Let's say I have some kind of unknown infection. I take images of the skin rash, input my symptoms into AI, along with my labs delivered electronically and AI comes up with the highest probable diagnosis and appropriate course of action/treatment. I don't really need a handson clinical, do I? AI can also keep training itself on the entire body of new research and literature available so that it can constantly update the best prescription for treatment regimens, optimal dosing for drugs, etc. while a human physician probably almost never reads any literature after med school.

Struggling here to see why we need any doctors for hands on work if AI now does it with less error rates than a human.


What if you needed surgery?


Are you dim?

We are talking about dx.

That's like 80% of medicine. Seeing sick people and figuring out what's wrong first before you try to fix something.

We weren't talking about replacing surgery to fix. The vast majority of health conditions are treated pharmacologically without surgery.
Anonymous
We definitely don't need hands on lawyers either
AI can do that job infinitely better and cheaper
Anonymous
Anonymous wrote:
Anonymous wrote:
Anonymous wrote:
Anonymous wrote:Many doctors have not learned or barely practice the art of hands on medicine. They rely on labs, which is something AI can do pretty well. But hands on is really needed in many contexts and often helps to avoid expensive tests.

AI can't really replicate hands on medicine; doctors need to do more of this.


What do I need hands in medicine for though for many types of issues?

Let's say I have some kind of unknown infection. I take images of the skin rash, input my symptoms into AI, along with my labs delivered electronically and AI comes up with the highest probable diagnosis and appropriate course of action/treatment. I don't really need a handson clinical, do I? AI can also keep training itself on the entire body of new research and literature available so that it can constantly update the best prescription for treatment regimens, optimal dosing for drugs, etc. while a human physician probably almost never reads any literature after med school.

Struggling here to see why we need any doctors for hands on work if AI now does it with less error rates than a human.


What if you needed surgery?


Are you dim?

We are talking about dx.

That's like 80% of medicine. Seeing sick people and figuring out what's wrong first before you try to fix something.

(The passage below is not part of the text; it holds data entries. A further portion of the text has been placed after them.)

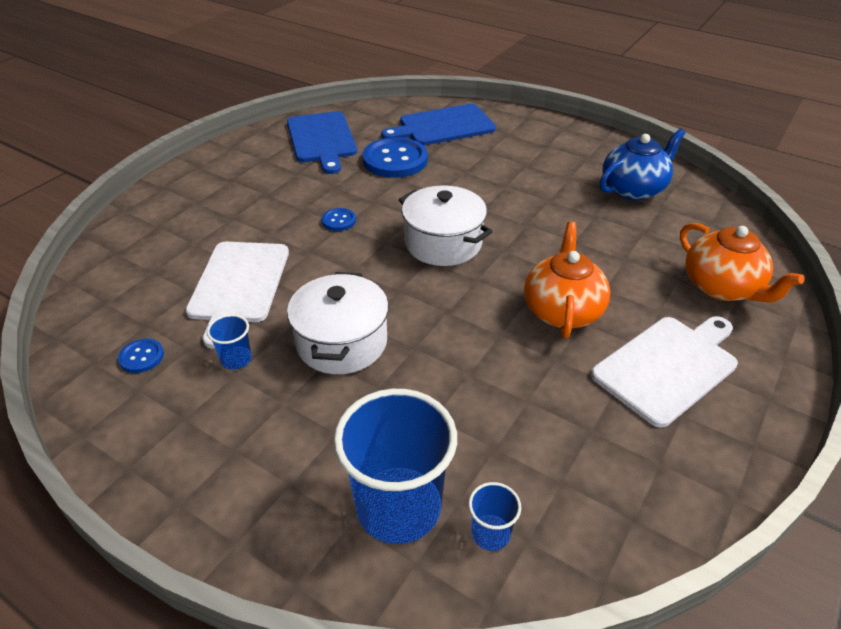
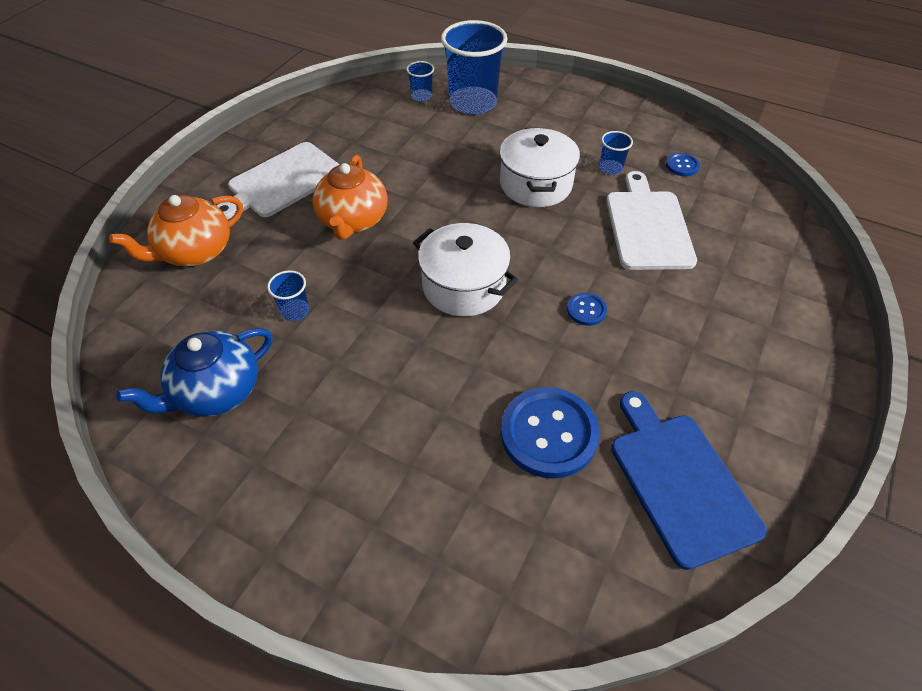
camera: 175 degrees right, 10 degrees up
blue cutting board [381,104,496,145] -> none
orange teapot [680,223,805,302] -> orange teapot turned 90 degrees counterclockwise [109,195,243,266]
none -> blue cup [267,270,309,321]

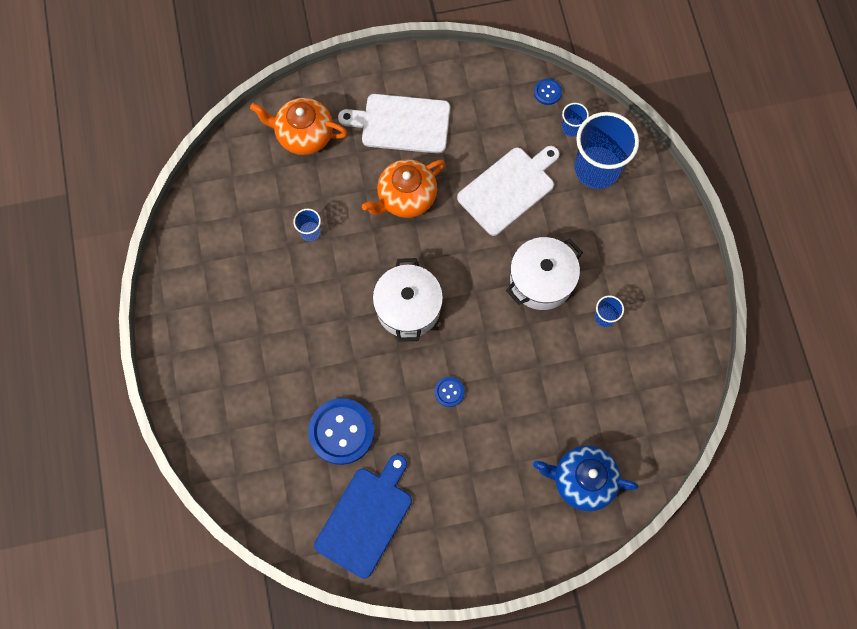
camera: 50 degrees right, 20 degrees up
blue teapot [116,328,273,417] -> blue teapot moved to [533,445,639,511]
white cutting board [606,171,697,270] -> white cutting board moved to [457,146,560,236]
blue button [666,153,700,176] -> blue button moved to [534,79,562,105]

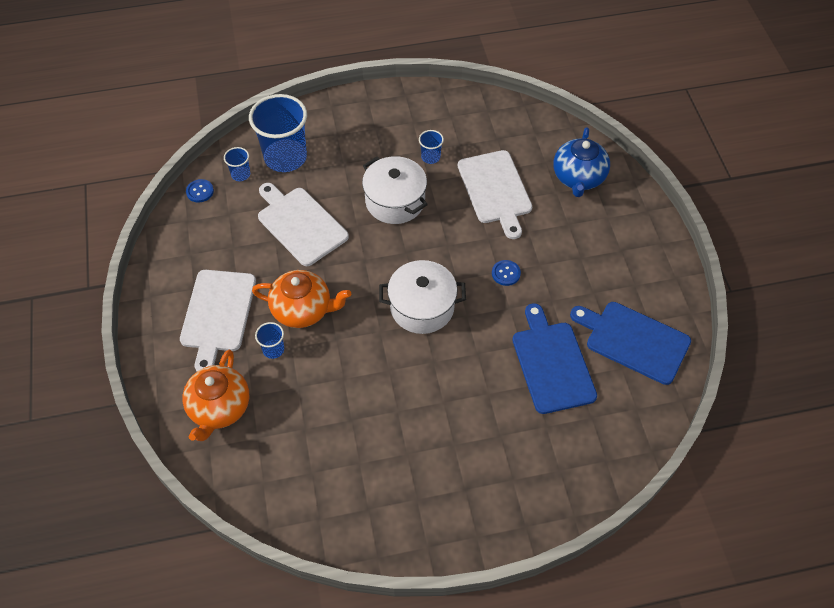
camera: 90 degrees left, 15 degrees down
blue cup [293,209,321,241] -> blue cup moved to [255,322,284,359]
blue button [308,398,375,465] -> blue cutting board [512,303,597,414]
orange teapot [362,159,445,218] -> orange teapot turned 45 degrees counterclockwise [252,270,351,328]
none -> white cutting board [458,150,532,239]

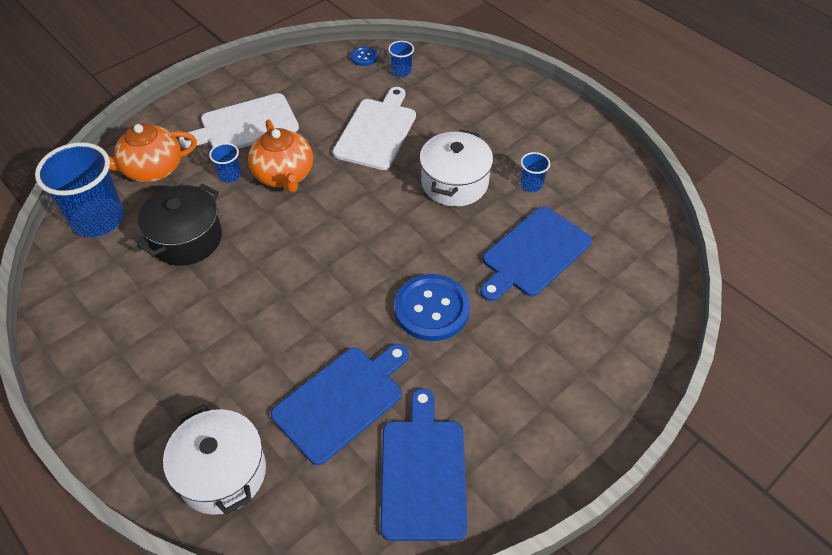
camera: 60 degrees right, 5 degrees down
blue cup [249,94,307,172] -> blue cup moved to [35,142,124,237]
white pot [379,260,466,334] -> white pot moved to [163,404,266,515]
white cutting board [458,150,532,239] -> blue cutting board [480,207,592,301]
blue button [492,260,521,286] -> blue button [394,274,470,341], size x2.15
blue teapot [553,127,610,197] -> none
none -> black pot [137,184,222,266]

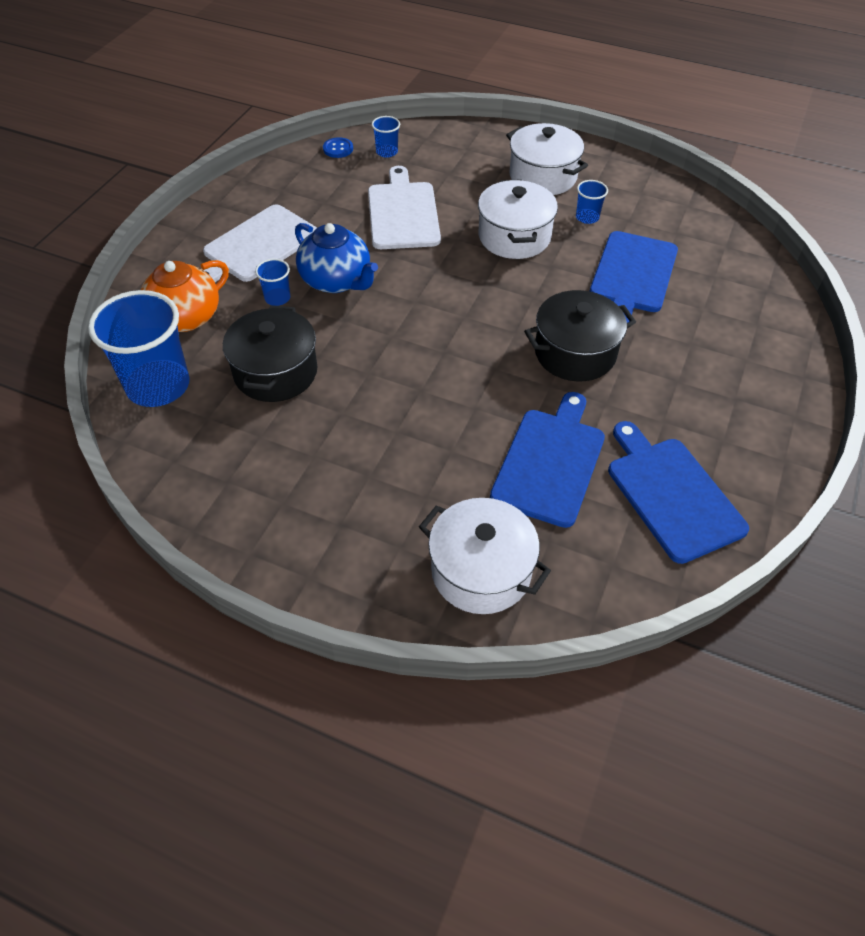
camera: 25 degrees left, 0 degrees up
orange teapot [248,119,313,193] -> blue teapot [295,223,378,293]
blue button [394,274,470,341] -> black pot [524,290,636,382]
none -> white pot [506,123,588,195]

We weren't talking about replacing surgery to fix. The vast majority of health conditions are treated pharmacologically without surgery.


But that is right on the horizon with robotics with AI
Anonymous
Anonymous wrote:Saw a very interesting post on LinkedIn of a study where they compared the newest version of AI versus, human alone, and human +AI assist. The gist was that AI alone was just as good as human + AI, which were both better than human alone. The point being here human input into clinical diagnostics is now not providing anything useful over AI alone.

It's only going to be a matter of time until they try to push the argument that humans should be banned from practicing medicine due to the fact that humans alone perform the worst, and are more error prone now than AI alone. If humans aren't needed for large aspects of clinical diagnostics and AI is better, why shouldn't human physicians be replaced? Are you willing to see an AI doctor only in the future when you're sick knowing that objective data are starting to show AI alone is all that's needed and better than a human doctor in terms of error rates?

We are entering an entire new era.


Almost anything is better than your average doctor these days.

A person, even a sub 100 I.Q. midwit, could learn more about an illness in a few days than the average Gen Pract doc would know.

Doctors have to learn A LITTLE about A LOT, so they aren't very knowledgeable about any specific topic they don't have a lot of experience in personally.